## About this exercise
Search the data for the word "заказ". Reproduce every line where it is found.

━━━━━ Records for processing ━━━━━

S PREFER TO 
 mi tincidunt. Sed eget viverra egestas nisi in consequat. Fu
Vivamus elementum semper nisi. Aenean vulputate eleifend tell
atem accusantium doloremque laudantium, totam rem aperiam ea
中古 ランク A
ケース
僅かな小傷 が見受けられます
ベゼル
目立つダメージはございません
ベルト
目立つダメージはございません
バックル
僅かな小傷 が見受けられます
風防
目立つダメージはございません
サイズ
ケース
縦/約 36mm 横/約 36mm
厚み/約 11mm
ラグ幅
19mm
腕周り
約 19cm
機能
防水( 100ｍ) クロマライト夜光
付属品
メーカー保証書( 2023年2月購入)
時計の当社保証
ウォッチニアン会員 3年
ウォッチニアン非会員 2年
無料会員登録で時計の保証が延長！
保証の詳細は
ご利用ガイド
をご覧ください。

━━━━━
━━━━━ Records for processing ━━━━━

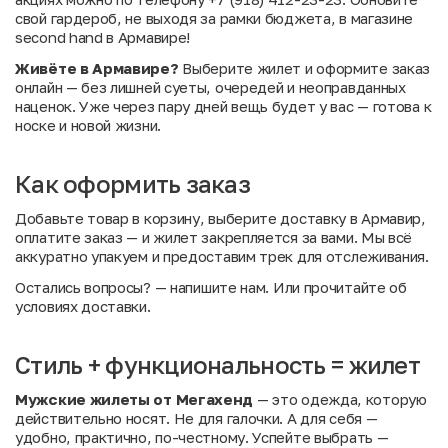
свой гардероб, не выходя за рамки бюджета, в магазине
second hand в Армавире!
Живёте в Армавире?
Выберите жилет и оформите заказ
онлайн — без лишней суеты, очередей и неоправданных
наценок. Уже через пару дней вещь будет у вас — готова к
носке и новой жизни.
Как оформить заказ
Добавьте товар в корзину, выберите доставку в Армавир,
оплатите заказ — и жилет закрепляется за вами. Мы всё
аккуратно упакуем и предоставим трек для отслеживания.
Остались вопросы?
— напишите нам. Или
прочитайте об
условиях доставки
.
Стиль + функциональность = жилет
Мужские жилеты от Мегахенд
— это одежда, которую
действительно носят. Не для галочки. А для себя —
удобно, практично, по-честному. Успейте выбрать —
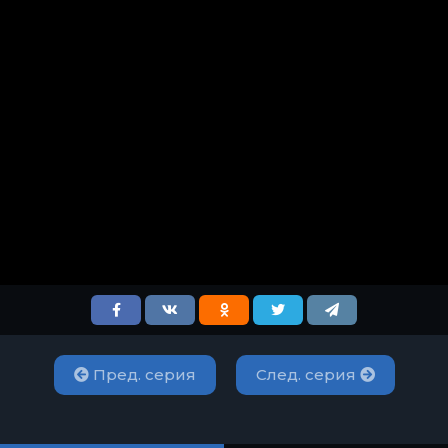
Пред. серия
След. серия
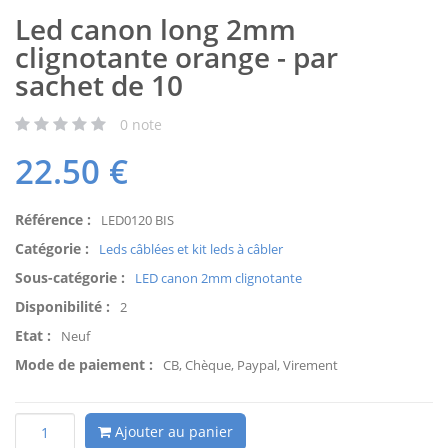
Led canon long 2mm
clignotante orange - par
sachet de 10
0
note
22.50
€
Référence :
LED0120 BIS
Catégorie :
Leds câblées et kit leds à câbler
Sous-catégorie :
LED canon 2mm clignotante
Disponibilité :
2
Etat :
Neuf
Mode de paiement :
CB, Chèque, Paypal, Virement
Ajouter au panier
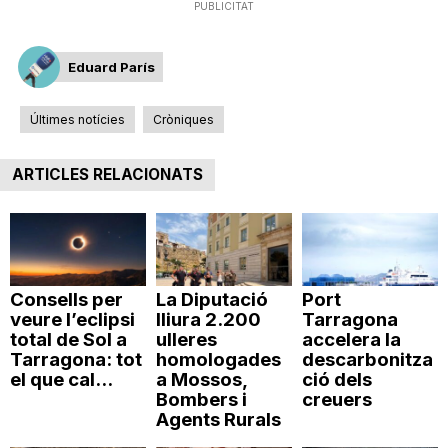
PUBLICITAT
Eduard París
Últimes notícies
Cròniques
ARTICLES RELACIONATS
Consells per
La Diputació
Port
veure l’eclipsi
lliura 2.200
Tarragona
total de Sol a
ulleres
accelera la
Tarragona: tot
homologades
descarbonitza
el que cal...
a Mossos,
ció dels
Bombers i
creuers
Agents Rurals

━━━━━

## Output
Выберите жилет и оформите заказ
Как оформить заказ
оплатите заказ — и жилет закрепляется за вами. Мы всё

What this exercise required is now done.